*Information given:*
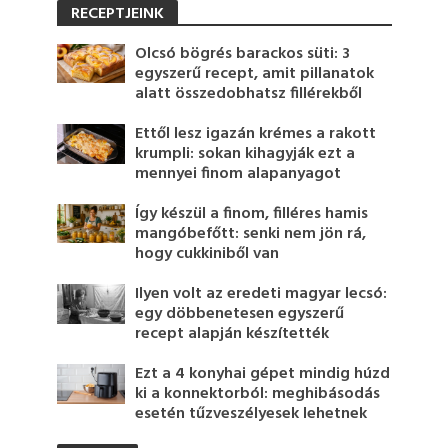
RECEPTJEINK
Olcsó bögrés barackos süti: 3
egyszerű recept, amit pillanatok
alatt összedobhatsz fillérekből
Ettől lesz igazán krémes a rakott
krumpli: sokan kihagyják ezt a
mennyei finom alapanyagot
Így készül a finom, filléres hamis
mangóbefőtt: senki nem jön rá,
hogy cukkiniből van
Ilyen volt az eredeti magyar lecsó:
egy döbbenetesen egyszerű
recept alapján készítették
Ezt a 4 konyhai gépet mindig húzd
ki a konnektorból: meghibásodás
esetén tűzveszélyesek lehetnek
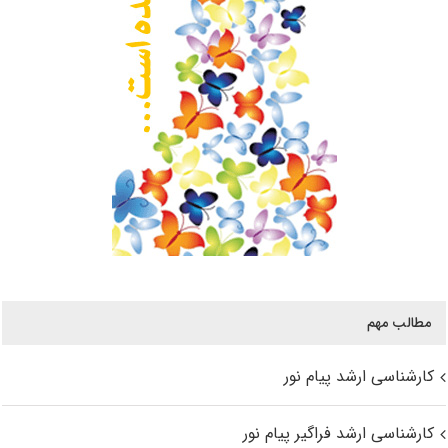
مطالب مهم
کارشناسی ارشد پیام نور
کارشناسی ارشد فراگیر پیام نور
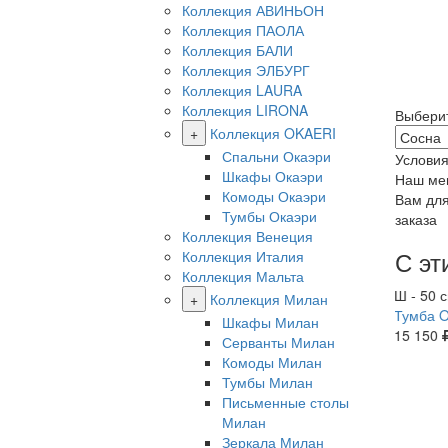
Коллекция АВИНЬОН
Коллекция ПАОЛА
Коллекция БАЛИ
Коллекция ЭЛБУРГ
Коллекция LAURA
Коллекция LIRONA
Выбери
+
Коллекция OKAERI
Спальни Окаэри
Условия
Шкафы Окаэри
Наш ме
Комоды Окаэри
Вам дл
Тумбы Окаэри
заказа
Коллекция Венеция
С эт
Коллекция Италия
Коллекция Мальта
 см
Ш - 100 см; В - 93 см; Г - 47 см
Ш - 50 с
+
Коллекция Милан
Комод Okaeri 33
Тумба O
Шкафы Милан
38 750
15 150
Серванты Милан
Комоды Милан
Тумбы Милан
Письменные столы
Милан
Зеркала Милан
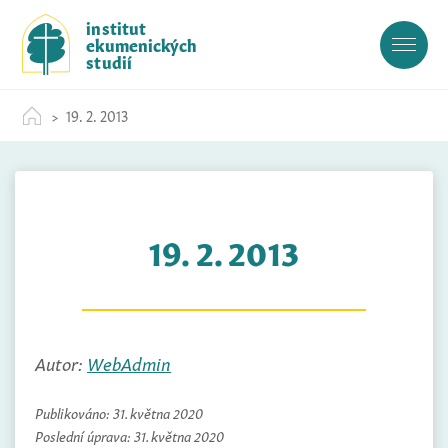
S
institut
k
ekumenických
i
studií
p
t
19. 2. 2013
o
c
o
n
t
19. 2. 2013
e
n
t
Autor:
WebAdmin
Publikováno:
31. května 2020
Poslední úprava:
31. května 2020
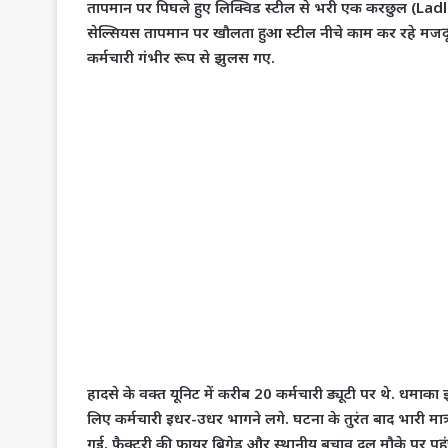
तापमान पर पिघले हुए लिक्विड स्टील से भरी एक करछुल (Ladle)
सेल्सियस तापमान पर खौलता हुआ स्टील नीचे काम कर रहे मजदू
कर्मचारी गंभीर रूप से झुलस गए.
​हादसे के वक्त यूनिट में करीब 20 कर्मचारी ड्यूटी पर थे. धम
लिए कर्मचारी इधर-उधर भागने लगे. घटना के तुरंत बाद भारी मात्
गई. फैक्टरी की फायर ब्रिगेड और स्थानीय बचाव दल मौके पर पहुंच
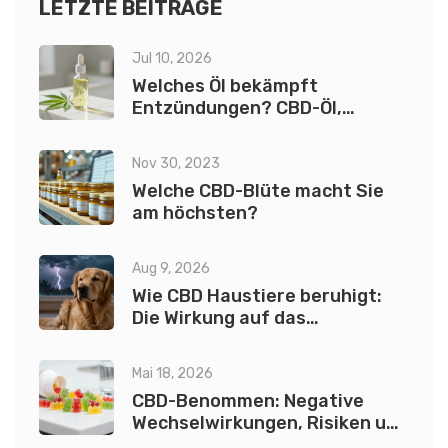
euch zu teilen!
LETZTE BEITRÄGE
Jul 10, 2026
Welches Öl bekämpft
Entzündungen? CBD-Öl,
Kurkuma & Co. im Vergleich
Nov 30, 2023
Welche CBD-Blüte macht Sie
am höchsten?
Aug 9, 2026
Wie CBD Haustiere beruhigt:
Die Wirkung auf das
Endocannabinoid-System
erklärt
Mai 18, 2026
CBD-Benommen: Negative
Wechselwirkungen, Risiken und
Sicherheitshinweise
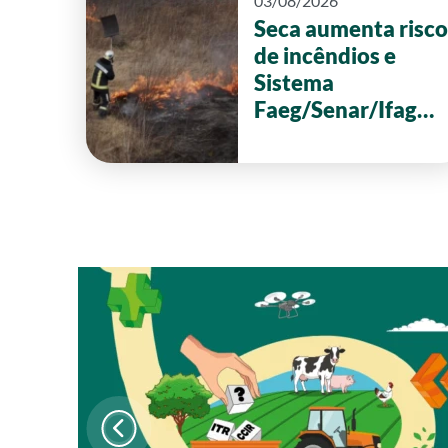
03/08/2026
Seca aumenta risco
de incêndios e
Sistema
Faeg/Senar/Ifag
reforça ações de
prevenção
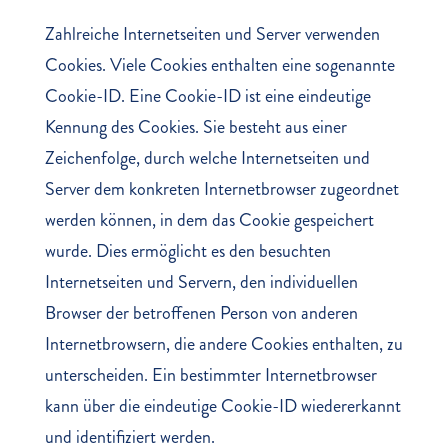
Zahlreiche Internetseiten und Server verwenden
Cookies. Viele Cookies enthalten eine sogenannte
Cookie-ID. Eine Cookie-ID ist eine eindeutige
Kennung des Cookies. Sie besteht aus einer
Zeichenfolge, durch welche Internetseiten und
Server dem konkreten Internetbrowser zugeordnet
werden können, in dem das Cookie gespeichert
wurde. Dies ermöglicht es den besuchten
Internetseiten und Servern, den individuellen
Browser der betroffenen Person von anderen
Internetbrowsern, die andere Cookies enthalten, zu
unterscheiden. Ein bestimmter Internetbrowser
kann über die eindeutige Cookie-ID wiedererkannt
und identifiziert werden.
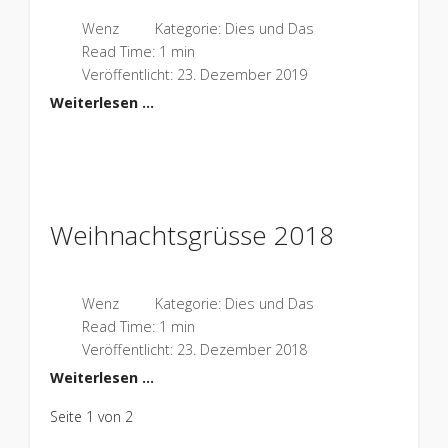
Wenz
Kategorie:
Dies und Das
Read Time: 1 min
Veröffentlicht: 23. Dezember 2019
Weiterlesen …
Weihnachtsgrüsse 2018
Wenz
Kategorie:
Dies und Das
Read Time: 1 min
Veröffentlicht: 23. Dezember 2018
Weiterlesen …
Seite 1 von 2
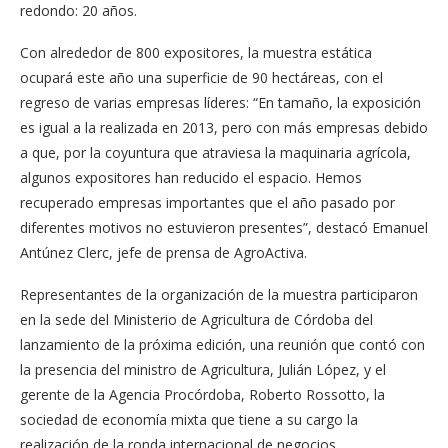
redondo: 20 años.
Con alrededor de 800 expositores, la muestra estática
ocupará este año una superficie de 90 hectáreas, con el
regreso de varias empresas líderes: “En tamaño, la exposición
es igual a la realizada en 2013, pero con más empresas debido
a que, por la coyuntura que atraviesa la maquinaria agrícola,
algunos expositores han reducido el espacio. Hemos
recuperado empresas importantes que el año pasado por
diferentes motivos no estuvieron presentes”, destacó Emanuel
Antúnez Clerc, jefe de prensa de AgroActiva.
Representantes de la organización de la muestra participaron
en la sede del Ministerio de Agricultura de Córdoba del
lanzamiento de la próxima edición, una reunión que contó con
la presencia del ministro de Agricultura, Julián López, y el
gerente de la Agencia Procórdoba, Roberto Rossotto, la
sociedad de economía mixta que tiene a su cargo la
realización de la ronda internacional de negocios.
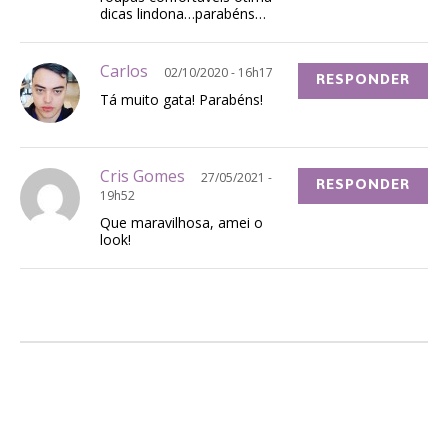
dicas lindona…parabéns…
Carlos
02/10/2020 - 16h17
RESPONDER
Tá muito gata! Parabéns!
Cris Gomes
27/05/2021 -
RESPONDER
19h52
Que maravilhosa, amei o
look!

*What you should do:* Could you set down every line of text from the data above, unchanged, while leaving out the pictures?

*Response to the exercise:*
RECEPTJEINK
Olcsó bögrés barackos süti: 3
egyszerű recept, amit pillanatok
alatt összedobhatsz fillérekből
Ettől lesz igazán krémes a rakott
krumpli: sokan kihagyják ezt a
mennyei finom alapanyagot
Így készül a finom, filléres hamis
mangóbefőtt: senki nem jön rá,
hogy cukkiniből van
Ilyen volt az eredeti magyar lecsó:
egy döbbenetesen egyszerű
recept alapján készítették
Ezt a 4 konyhai gépet mindig húzd
ki a konnektorból: meghibásodás
esetén tűzveszélyesek lehetnek
مطالب مهم
کارشناسی ارشد پیام نور
کارشناسی ارشد فراگیر پیام نور
Коллекция АВИНЬОН
Коллекция ПАОЛА
Коллекция БАЛИ
Коллекция ЭЛБУРГ
Коллекция LAURA
Коллекция LIRONA
Выбери
+
Коллекция OKAERI
Спальни Окаэри
Условия
Шкафы Окаэри
Наш ме
Комоды Окаэри
Вам дл
Тумбы Окаэри
заказа
Коллекция Венеция
С эт
Коллекция Италия
Коллекция Мальта
 см
Ш - 100 см; В - 93 см; Г - 47 см
Ш - 50 с
+
Коллекция Милан
Комод Okaeri 33
Тумба O
Шкафы Милан
38 750
15 150
Серванты Милан
Комоды Милан
Тумбы Милан
Письменные столы
Милан
Зеркала Милан
S
institut
k
ekumenických
i
studií
p
t
19. 2. 2013
o
c
o
n
t
19. 2. 2013
e
n
t
Autor:
WebAdmin
Publikováno:
31. května 2020
Poslední úprava:
31. května 2020
तापमान पर पिघले हुए लिक्विड स्टील से भरी एक करछुल (Ladle)
सेल्सियस तापमान पर खौलता हुआ स्टील नीचे काम कर रहे मजदू
कर्मचारी गंभीर रूप से झुलस गए.
​हादसे के वक्त यूनिट में करीब 20 कर्मचारी ड्यूटी पर थे. धम
लिए कर्मचारी इधर-उधर भागने लगे. घटना के तुरंत बाद भारी मात्
गई. फैक्टरी की फायर ब्रिगेड और स्थानीय बचाव दल मौके पर पहुंच
euch zu teilen!
LETZTE BEITRÄGE
Jul 10, 2026
Welches Öl bekämpft
Entzündungen? CBD-Öl,
Kurkuma & Co. im Vergleich
Nov 30, 2023
Welche CBD-Blüte macht Sie
am höchsten?
Aug 9, 2026
Wie CBD Haustiere beruhigt:
Die Wirkung auf das
Endocannabinoid-System
erklärt
Mai 18, 2026
CBD-Benommen: Negative
Wechselwirkungen, Risiken und
Sicherheitshinweise
03/08/2026
Seca aumenta risco
de incêndios e
Sistema
Faeg/Senar/Ifag
reforça ações de
prevenção
Zahlreiche Internetseiten und Server verwenden
Cookies. Viele Cookies enthalten eine sogenannte
Cookie-ID. Eine Cookie-ID ist eine eindeutige
Kennung des Cookies. Sie besteht aus einer
Zeichenfolge, durch welche Internetseiten und
Server dem konkreten Internetbrowser zugeordnet
werden können, in dem das Cookie gespeichert
wurde. Dies ermöglicht es den besuchten
Internetseiten und Servern, den individuellen
Browser der betroffenen Person von anderen
Internetbrowsern, die andere Cookies enthalten, zu
unterscheiden. Ein bestimmter Internetbrowser
kann über die eindeutige Cookie-ID wiedererkannt
und identifiziert werden.
Wenz
Kategorie:
Dies und Das
Read Time: 1 min
Veröffentlicht: 23. Dezember 2019
Weiterlesen …
Weihnachtsgrüsse 2018
Wenz
Kategorie:
Dies und Das
Read Time: 1 min
Veröffentlicht: 23. Dezember 2018
Weiterlesen …
Seite 1 von 2
redondo: 20 años.
Con alrededor de 800 expositores, la muestra estática
ocupará este año una superficie de 90 hectáreas, con el
regreso de varias empresas líderes: “En tamaño, la exposición
es igual a la realizada en 2013, pero con más empresas debido
a que, por la coyuntura que atraviesa la maquinaria agrícola,
algunos expositores han reducido el espacio. Hemos
recuperado empresas importantes que el año pasado por
diferentes motivos no estuvieron presentes”, destacó Emanuel
Antúnez Clerc, jefe de prensa de AgroActiva.
Representantes de la organización de la muestra participaron
en la sede del Ministerio de Agricultura de Córdoba del
lanzamiento de la próxima edición, una reunión que contó con
la presencia del ministro de Agricultura, Julián López, y el
gerente de la Agencia Procórdoba, Roberto Rossotto, la
sociedad de economía mixta que tiene a su cargo la
realización de la ronda internacional de negocios.
dicas lindona…parabéns…
Carlos
02/10/2020 - 16h17
RESPONDER
Tá muito gata! Parabéns!
Cris Gomes
27/05/2021 -
RESPONDER
19h52
Que maravilhosa, amei o
look!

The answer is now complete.